NP: Syria, part 2
jody2.718
jody2.718 at protonmail.com
Tue Nov 19 00:58:50 UTC 2019
How did you decide to turn all this reporting from over seven years, as the piece says, into one giant story?
Over the years, the pivotal importance of the detention system and rampant torture and even the fear of the detention—the pivotal role that that whole complex played in the trajectory and outcome of the war—became more and more clear. We had spent years covering the things that were happening more out in the open—I’m talking about the barrel bombs, the artillery attacks on neighborhoods, the war planes bombing neighborhoods, the attacks on medical facilities. All those things were, when they started to happen, in a way more newsy than the prisons, because the prisons had existed for decades before the civil war even began, before the political protests even began. These prisons are a reason why there was an uprising, and they were also the pivotal tool for suppressing that uprising.
I just continued to believe, the more it took shape in my mind, that this had actually been a pivotal factor in the outcome of the conflict, and the more we talked to hundreds of Syrians in the course of our work, we understood that almost every Syrian seemed to have somebody who was lost inside this system. So the scale, as well as the intensity of it.

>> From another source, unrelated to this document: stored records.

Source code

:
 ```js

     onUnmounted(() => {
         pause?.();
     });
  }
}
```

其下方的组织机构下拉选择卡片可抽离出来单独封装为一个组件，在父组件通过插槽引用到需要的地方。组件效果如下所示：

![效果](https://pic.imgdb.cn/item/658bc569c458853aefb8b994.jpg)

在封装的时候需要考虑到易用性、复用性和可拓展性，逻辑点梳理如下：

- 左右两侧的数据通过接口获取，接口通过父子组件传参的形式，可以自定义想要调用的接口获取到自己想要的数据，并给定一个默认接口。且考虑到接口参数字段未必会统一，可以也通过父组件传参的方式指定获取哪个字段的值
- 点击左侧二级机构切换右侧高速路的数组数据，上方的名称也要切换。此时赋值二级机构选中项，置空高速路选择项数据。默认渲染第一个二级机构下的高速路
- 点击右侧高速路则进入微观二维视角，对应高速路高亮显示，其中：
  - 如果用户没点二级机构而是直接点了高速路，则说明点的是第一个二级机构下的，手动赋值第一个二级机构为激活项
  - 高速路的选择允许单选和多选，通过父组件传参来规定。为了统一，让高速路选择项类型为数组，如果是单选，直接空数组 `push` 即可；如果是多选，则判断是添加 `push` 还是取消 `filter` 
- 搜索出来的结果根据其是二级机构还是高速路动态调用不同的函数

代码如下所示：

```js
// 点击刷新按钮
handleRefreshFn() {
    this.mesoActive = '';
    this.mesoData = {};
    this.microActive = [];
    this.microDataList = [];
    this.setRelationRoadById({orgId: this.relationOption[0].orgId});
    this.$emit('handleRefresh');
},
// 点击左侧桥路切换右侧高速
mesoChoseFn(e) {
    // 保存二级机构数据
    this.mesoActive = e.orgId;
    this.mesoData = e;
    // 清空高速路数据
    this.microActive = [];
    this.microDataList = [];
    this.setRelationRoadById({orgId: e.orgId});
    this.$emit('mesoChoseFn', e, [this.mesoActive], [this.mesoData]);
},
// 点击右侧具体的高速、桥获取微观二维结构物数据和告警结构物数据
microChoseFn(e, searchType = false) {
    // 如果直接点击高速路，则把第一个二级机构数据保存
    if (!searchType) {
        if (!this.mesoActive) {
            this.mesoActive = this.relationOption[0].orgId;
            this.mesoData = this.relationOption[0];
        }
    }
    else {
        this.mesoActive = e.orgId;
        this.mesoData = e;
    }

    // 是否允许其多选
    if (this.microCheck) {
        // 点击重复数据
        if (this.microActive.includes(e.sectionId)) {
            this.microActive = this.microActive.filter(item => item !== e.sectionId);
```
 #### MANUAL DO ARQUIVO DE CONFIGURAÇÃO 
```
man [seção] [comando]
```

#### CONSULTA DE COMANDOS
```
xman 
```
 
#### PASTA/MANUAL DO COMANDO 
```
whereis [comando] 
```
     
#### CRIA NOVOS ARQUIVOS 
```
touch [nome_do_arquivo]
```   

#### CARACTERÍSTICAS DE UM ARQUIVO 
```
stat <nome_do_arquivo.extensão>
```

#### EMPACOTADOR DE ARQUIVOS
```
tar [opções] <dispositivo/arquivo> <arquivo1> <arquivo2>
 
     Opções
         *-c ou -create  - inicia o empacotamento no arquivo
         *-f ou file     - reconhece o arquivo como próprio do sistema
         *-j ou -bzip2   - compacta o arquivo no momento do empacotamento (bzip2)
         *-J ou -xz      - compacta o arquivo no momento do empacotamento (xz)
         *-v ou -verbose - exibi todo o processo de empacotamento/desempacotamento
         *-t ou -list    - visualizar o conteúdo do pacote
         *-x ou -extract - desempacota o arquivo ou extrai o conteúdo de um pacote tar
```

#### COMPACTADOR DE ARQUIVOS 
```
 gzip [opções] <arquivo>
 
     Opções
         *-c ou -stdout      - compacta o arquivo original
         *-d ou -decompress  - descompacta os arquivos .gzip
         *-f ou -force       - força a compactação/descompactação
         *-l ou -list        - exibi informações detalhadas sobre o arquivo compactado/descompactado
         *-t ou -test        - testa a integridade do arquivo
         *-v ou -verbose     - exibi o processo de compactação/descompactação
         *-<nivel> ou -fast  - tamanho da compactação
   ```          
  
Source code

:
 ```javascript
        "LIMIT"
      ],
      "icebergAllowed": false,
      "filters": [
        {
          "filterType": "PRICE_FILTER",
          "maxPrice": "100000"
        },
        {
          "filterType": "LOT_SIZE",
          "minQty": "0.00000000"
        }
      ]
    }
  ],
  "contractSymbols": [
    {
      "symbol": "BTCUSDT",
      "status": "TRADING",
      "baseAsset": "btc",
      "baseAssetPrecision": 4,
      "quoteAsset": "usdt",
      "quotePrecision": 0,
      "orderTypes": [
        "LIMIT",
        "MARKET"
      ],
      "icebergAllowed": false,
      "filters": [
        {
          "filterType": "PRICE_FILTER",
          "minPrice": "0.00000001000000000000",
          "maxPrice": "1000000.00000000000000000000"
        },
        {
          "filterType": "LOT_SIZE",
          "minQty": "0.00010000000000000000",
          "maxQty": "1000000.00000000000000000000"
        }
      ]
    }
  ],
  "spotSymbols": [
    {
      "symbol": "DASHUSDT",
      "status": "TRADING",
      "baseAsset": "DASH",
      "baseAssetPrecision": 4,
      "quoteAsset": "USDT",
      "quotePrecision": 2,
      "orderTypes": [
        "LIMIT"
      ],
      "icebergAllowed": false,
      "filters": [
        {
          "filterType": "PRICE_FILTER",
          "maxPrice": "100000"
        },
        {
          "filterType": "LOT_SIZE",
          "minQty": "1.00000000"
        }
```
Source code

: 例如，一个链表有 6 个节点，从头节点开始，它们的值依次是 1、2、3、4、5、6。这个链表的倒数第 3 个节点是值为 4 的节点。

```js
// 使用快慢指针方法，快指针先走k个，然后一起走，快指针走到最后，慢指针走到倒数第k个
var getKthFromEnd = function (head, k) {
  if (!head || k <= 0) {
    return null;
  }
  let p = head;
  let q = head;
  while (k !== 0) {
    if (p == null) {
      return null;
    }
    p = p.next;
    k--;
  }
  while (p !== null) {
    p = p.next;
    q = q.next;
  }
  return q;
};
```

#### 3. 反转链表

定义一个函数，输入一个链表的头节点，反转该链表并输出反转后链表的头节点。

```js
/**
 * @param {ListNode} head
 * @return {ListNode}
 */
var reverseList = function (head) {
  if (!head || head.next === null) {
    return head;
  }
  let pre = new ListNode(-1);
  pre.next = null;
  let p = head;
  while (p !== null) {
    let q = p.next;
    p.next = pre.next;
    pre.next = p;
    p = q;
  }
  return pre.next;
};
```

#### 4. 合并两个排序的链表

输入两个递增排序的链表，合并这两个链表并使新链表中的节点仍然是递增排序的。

Assad’s regime has always been a dictatorship, as was the regime of his father. How rampant was torture before the civil war began, in 2011? You write that Assad kept his father’s system of detention in place. But did it grow just in that there were more and more people thrown into prisons, or did the way the prisons operate change as well over these years?
It’s more the former than the latter. We have the account of a guy who had been in prison for almost twenty years when the uprising started, so he commented on how it changed. There was a much bigger flood of people coming to the prisons, and they were no longer just the long-term, hardcore dissidents that he described as almost élite political prisoners, like a club. All of a sudden, the prisons started getting completely packed with every kind of Syrian, he said, from the professor to the doctor to the garbage man. Because there was this much bigger scale of roundups going on.
And he said, at the same time, the torture became worse. Torture became more intense and chaotic and sadistic. And that account is echoed by others who were in the prisons at that period.